To-do list:
(A) In the AWS latency thread, why did the person who replied move their client away from Aurora Serverless?
(B) Render this sentence from the AWS latency thread in Spanish: "Before adding additional resources (ex: ElastiCache etc) we'd first like to look into any default configuration we can play around to solve this problem."
(C) Pick up the AWS latency thread where it stops and keep it going.

Page text:
Hi, here's how the story goes.
We started transforming a monolith, single-machine, e-commerce application (Apache/PHP) to cloud infrastructure. Obviously, the application and the database (MySQL) were on the same machine.
We decided to move to AWS. And as the first step of transformation, we decided to split the database and application. Hosting application on a c4.xlarge machine. And hosting database to RDS Aurora MySQL on a db.r5.large machine, with default options.
This setup performed well. Especially the database performance went up high.
Unfortunately, when the traffic spiked up, we started experiencing long response times. Looked like RDS, although being really fast for executing queries, wasn't returning results fast enough over the network to the Amazon EC2 machine.
So that was our conclusion after an in-depth analysis of the setup including Apache/MySQL/PHP tuning parameters. The delayed response time was definitely due to the network latency between EC2 and RDS/Aurora machine, both machines being in the same region.
Before adding additional resources (ex: ElastiCache etc) we'd first like to look into any default configuration we can play around to solve this problem.
What do you think we missed there?
If you are using the Aurora Serverless option and not enough initial compute capacity, it could be in a position where it is always scaling up and down and causing you latency issues. I dealt with a client and our solution was to move away from serverless to an EC2 based implementation with fixed resources adequate enough to handle the load needed.

Data lines:

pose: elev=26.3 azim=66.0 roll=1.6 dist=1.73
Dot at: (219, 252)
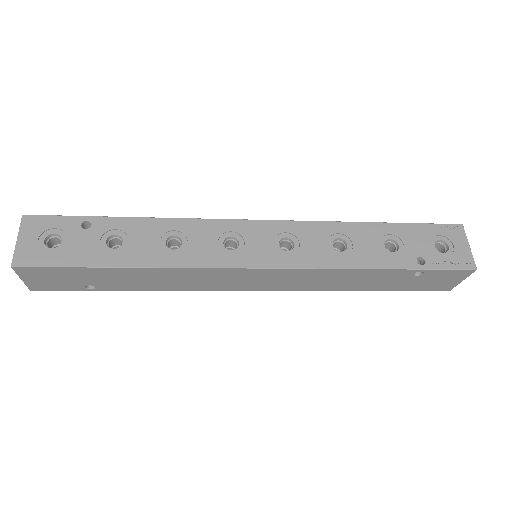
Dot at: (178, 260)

Results of the tasks:
(A) If Aurora Serverless doesn't start with enough compute capacity, it can keep scaling up and down, and that causes latency. The fix was an EC2-based setup with fixed resources big enough for the load.

(B) Antes de añadir recursos adicionales (p. ej., ElastiCache, etc.), primero nos gustaría revisar cualquier configuración predeterminada que podamos ajustar para resolver este problema.

(C)
I've handled absolutely incredible burst traffic with RDS/EC2. I have two questions:
- Have you enabled the RDS slow and index-less query logs to spot problematic queries in your design?
2.1 Are your RDS and EC2 instances in the same availability zone?
2.2 In the same VPC?
If you're convinced it's network related points 2.1 and 2.2 here are crucial, for optimal performance you MUST have your ec2 instance and your RDS instance in the same VPC connecting over internal connections.
Hi Dleblanc. Yes, they're in the same VPC. But internal connection is something I don't know. Do you mean AWS PrivateLink? RDS security group is already configured to block outside traffic except the EC2. The RDS endpoint I am using is the one provided in RDS console. That DNS based hostname. That's why I think connection isn't private and local. Can you please suggest me more to read about the internal connection?
Thanks Alexandre. Yes for all these points. This difference in latency is more prominent in small queries when run in a big number. I know I can optimize for a better alternative query approach, but question here is the network latency.